Well in America these days the answer seems to be to either spend or shoot all the problems away. There is a “Romantic Paranoia” circulating among the general population that some sort of intervention will take place to save humanity from itself. So why not imagine this salvation coming from a tool that mankind created to serve that very purpose…? Of course we must realize the risks involved as we know very well that any tool can be weaponized.

Donna T. Deal's avatar

Once again, a provocative journey of thought. Is 'deconstructionology' a new theology? I have questions! I have to poke you regarding some of your conclusions but you made me think. Saving this for later.

Robert Deming's avatar

I live in a tiny village in Europe. It used to have an active church and community events based around the catholic calendar. The annual festival was a celebration of life in the village. Everyone knew each other, and visiting the other area villages was a big thing. My companion grew up on a farm in the village; they didn’t have a car and there was no bus. To go shopping in the larger village 4 miles away, they rode on the tractor. Everyone had a bench in front of their house; transportation was walking, and the benches were resting places for them. They also served as places to sit and talk. With the decline of the church, I perceive that the village has lost its soul . With the exception of the extensive family my companion has in the village, it is now little more than a rural subdivision. The village festival has been replaced by hard drinking out of towners in the part time bar/community center. I’ve been to several bigger villages which still have a soul. But here There is a vacuum left by the vacant church. It remains a great place to live, but not a community.

skaladom's avatar

Well said and well spotted! I started reading Rationalist-adjacent blogs a long time ago because those were some clear-thinking and open-minded people, but I find them more and more taken by techno-utopian thought.

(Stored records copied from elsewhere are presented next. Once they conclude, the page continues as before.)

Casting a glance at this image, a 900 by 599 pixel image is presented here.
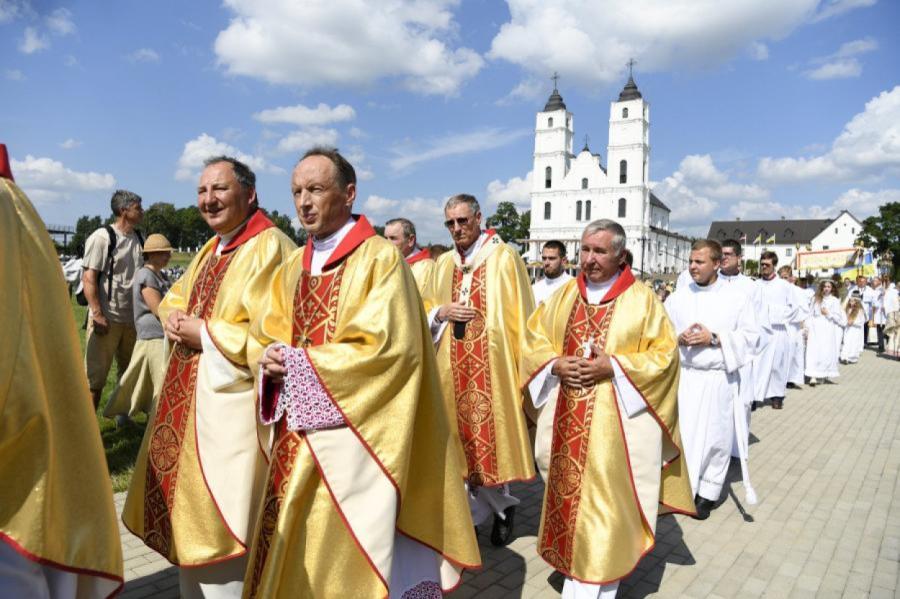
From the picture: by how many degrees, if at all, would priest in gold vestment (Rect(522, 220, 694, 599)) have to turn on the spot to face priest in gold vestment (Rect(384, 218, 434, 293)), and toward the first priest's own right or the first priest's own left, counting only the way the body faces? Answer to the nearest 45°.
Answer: approximately 90° to the first priest's own right

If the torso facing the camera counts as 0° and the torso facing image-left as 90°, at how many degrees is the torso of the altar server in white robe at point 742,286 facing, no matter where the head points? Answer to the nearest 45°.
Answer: approximately 45°

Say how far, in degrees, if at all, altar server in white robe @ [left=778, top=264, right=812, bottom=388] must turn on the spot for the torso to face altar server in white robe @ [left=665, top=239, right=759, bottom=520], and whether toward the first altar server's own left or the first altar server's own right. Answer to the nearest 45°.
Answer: approximately 45° to the first altar server's own left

But man, where do you find the time to write so many long articles? I can barely skim through a few of what you post without making it a dedicated job.

Tim Miller's avatar

Great post. I think one finite lifetime in this reality is quite enough.

AwareLife's avatar

Secularization didn't just change the symbols. It dissolved the containers and replaced them with individual autonomy. The old structures, extended family, village, tradition, rites of passage, shared accountability, weren't primarily belief systems. They were the ground within which people learned to carry what life brings. What replaced them wasn't better ground. It was no ground at all. The individual is now fully exposed with maximum capability and minimum capacity and no communal structure to help carry what technology cannot solve. Rebuilding that container, not around a belief system or a teacher, but around a verified framework for development, may be the most important work of our time.